*** Supplied information Section Begins ***

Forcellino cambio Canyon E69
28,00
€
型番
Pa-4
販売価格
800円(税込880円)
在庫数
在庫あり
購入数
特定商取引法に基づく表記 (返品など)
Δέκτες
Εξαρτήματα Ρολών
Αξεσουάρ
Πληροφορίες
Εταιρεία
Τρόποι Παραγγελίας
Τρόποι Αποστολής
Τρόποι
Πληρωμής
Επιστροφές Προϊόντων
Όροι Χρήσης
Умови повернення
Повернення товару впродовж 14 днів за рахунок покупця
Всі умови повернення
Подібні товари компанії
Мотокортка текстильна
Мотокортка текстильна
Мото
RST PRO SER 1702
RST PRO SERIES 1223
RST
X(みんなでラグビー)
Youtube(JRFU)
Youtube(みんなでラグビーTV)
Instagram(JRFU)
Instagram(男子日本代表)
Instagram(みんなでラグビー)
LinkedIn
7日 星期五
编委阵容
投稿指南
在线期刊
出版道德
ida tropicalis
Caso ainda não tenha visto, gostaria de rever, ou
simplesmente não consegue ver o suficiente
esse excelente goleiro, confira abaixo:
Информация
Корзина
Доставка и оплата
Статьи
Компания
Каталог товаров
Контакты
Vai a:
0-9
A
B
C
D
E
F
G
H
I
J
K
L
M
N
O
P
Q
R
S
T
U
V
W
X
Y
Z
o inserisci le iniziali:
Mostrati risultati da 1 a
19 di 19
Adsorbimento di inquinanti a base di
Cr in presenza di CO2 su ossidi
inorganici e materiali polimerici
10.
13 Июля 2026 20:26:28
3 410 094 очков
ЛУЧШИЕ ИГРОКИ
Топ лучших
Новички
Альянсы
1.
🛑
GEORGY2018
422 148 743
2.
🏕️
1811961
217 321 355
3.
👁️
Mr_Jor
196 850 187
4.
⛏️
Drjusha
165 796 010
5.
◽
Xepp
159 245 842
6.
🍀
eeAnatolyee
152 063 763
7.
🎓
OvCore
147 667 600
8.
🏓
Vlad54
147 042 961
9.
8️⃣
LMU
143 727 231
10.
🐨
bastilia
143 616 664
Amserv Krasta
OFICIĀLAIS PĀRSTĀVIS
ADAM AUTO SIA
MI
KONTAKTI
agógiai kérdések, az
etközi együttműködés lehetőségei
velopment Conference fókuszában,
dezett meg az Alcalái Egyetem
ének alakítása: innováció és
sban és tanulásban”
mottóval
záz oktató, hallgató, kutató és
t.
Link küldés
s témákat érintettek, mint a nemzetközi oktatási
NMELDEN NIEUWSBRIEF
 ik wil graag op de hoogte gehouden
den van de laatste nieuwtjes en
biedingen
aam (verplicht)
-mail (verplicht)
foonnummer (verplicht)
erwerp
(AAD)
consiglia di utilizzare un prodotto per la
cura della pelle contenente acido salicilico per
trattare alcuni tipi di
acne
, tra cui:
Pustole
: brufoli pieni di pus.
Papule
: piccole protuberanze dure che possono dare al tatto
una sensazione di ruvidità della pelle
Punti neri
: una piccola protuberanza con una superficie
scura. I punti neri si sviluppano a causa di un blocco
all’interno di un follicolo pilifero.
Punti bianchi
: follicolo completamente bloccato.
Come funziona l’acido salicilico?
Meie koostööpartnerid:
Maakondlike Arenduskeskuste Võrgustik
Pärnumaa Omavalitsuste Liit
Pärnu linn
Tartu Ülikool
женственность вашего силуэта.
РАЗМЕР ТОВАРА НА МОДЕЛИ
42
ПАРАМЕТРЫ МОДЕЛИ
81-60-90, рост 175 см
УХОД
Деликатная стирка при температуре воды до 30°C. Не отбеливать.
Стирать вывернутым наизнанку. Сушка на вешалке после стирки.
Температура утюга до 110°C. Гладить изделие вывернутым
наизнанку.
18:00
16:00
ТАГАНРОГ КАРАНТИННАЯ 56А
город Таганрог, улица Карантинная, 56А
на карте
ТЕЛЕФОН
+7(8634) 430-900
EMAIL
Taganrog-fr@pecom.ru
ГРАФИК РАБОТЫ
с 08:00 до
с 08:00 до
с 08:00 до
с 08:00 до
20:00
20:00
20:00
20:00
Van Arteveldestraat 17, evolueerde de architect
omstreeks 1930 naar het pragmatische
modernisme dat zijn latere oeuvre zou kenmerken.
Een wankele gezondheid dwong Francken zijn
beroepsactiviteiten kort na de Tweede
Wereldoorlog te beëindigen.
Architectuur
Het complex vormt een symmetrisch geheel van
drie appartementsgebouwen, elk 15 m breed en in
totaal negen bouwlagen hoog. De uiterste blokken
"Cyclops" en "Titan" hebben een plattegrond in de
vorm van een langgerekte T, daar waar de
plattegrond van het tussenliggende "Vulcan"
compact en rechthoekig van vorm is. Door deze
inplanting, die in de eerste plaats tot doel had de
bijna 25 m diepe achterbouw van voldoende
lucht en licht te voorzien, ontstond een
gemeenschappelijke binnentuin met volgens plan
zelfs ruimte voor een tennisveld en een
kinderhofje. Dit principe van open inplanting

*** Supplied information Section Ends ***

**Aim of the exercise**
Filter the data, keeping only the lines that contain "salicilico".

**Expected output**
cura della pelle contenente acido salicilico per
Come funziona l’acido salicilico?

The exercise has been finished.